If you examine the function, you will see that the _partNumber instance variable is being initialized, and then a continuation is being generated.  Ignoring the issue of continuation management (I’ll get into that in a later posting), you should note two key points;

• A unique name is being generated for the continuation that couples action, state, and identity together.  In this example, we’re fundamentally associating the continuation with the response to a stock check request for a specific part number.
• The delegate itself is an instance method of a StockCheckRequest instance.  This is a key element because the serialization mechanism for a delegate will automatically serialize the instance of a class that the delegate is bound to, provided that the delegate is bound to an instance member function of the class, and the class itself is serializable.  You’ll note that the StockCheckRequest class is marked as serializable, and that the bound member function, CheckCompleted, is in fact an instance member function.

The product of these two points is that, when deserialized, the delegate will point to the reconstructed instance of the class, i.e. any information that has been stored in instance member variables that was serializable will be restored to its original form..

At this point, given that the continuation manager instance and all the continuations it maps are serializable (they are), if this were serialized to persistent storage,  the program could terminate, and resume at some later point, deserializing the persisted continuation manager and the continuations it contains.  If you then received a message back from the stock checking system about the amount of stock on hand, you could generate the name of the associated continuation, and resume operation.
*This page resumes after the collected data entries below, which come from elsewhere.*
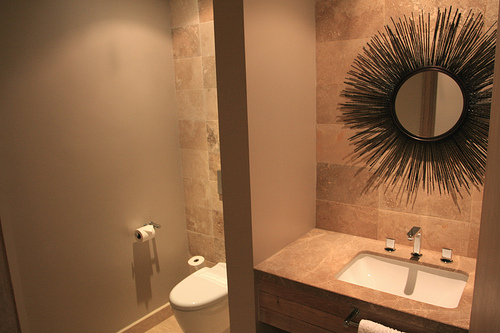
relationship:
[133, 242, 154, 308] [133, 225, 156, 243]
shadow of tp roll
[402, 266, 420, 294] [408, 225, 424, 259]
shadow of faucet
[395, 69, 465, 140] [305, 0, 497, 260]
mirror on wall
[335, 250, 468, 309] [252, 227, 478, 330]
sink in counter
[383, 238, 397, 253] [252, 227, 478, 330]
hot water knob on counter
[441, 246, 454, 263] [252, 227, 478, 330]
cold water knob on counter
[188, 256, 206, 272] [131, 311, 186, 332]
toilet paper roll on ground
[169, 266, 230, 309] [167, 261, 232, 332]
lid on toilet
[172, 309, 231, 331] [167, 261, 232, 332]
bowl for toilet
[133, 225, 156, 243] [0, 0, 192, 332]
tp roll on wall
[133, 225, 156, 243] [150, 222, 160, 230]
tp roll on a holder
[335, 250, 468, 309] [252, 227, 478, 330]
sink mounted in counter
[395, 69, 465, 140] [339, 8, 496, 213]
mirror with frame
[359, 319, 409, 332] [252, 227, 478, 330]
towel on front of counter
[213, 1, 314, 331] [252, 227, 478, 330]
support wall for counter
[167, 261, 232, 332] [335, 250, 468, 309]
toilet and sink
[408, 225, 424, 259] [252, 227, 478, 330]
faucet on counter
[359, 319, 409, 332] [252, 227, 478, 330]
towel on counter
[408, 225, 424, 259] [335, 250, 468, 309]
faucet above sink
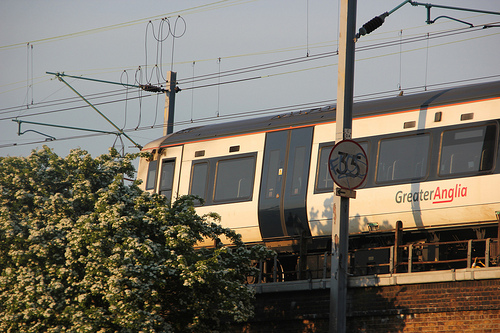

In the next posting I will focus on the resumption of a continuation, which involves the identification of a specific continuation and the invocation of the Resume method shown in the class above.  In this manner, a program can

1. Run to a certain point
2. Establish a continuation
3. Persist the continuation
4. Terminate
5. Restart
6. Resurrect the continuation
7. Resume operation at the point marked by the continuation.

This isn’t to say that a program has to follow these steps, i.e. terminating between the persistence and resurrection of a continuation, and it certainly doesn’t limit programs to a single continuation, it only illustrates that continuations effectively detach the logical flow of control from the executing process and thread.  A completely different machine can resurrect a persisted continuation, and the flow of control will move forward as it had never been halted at all.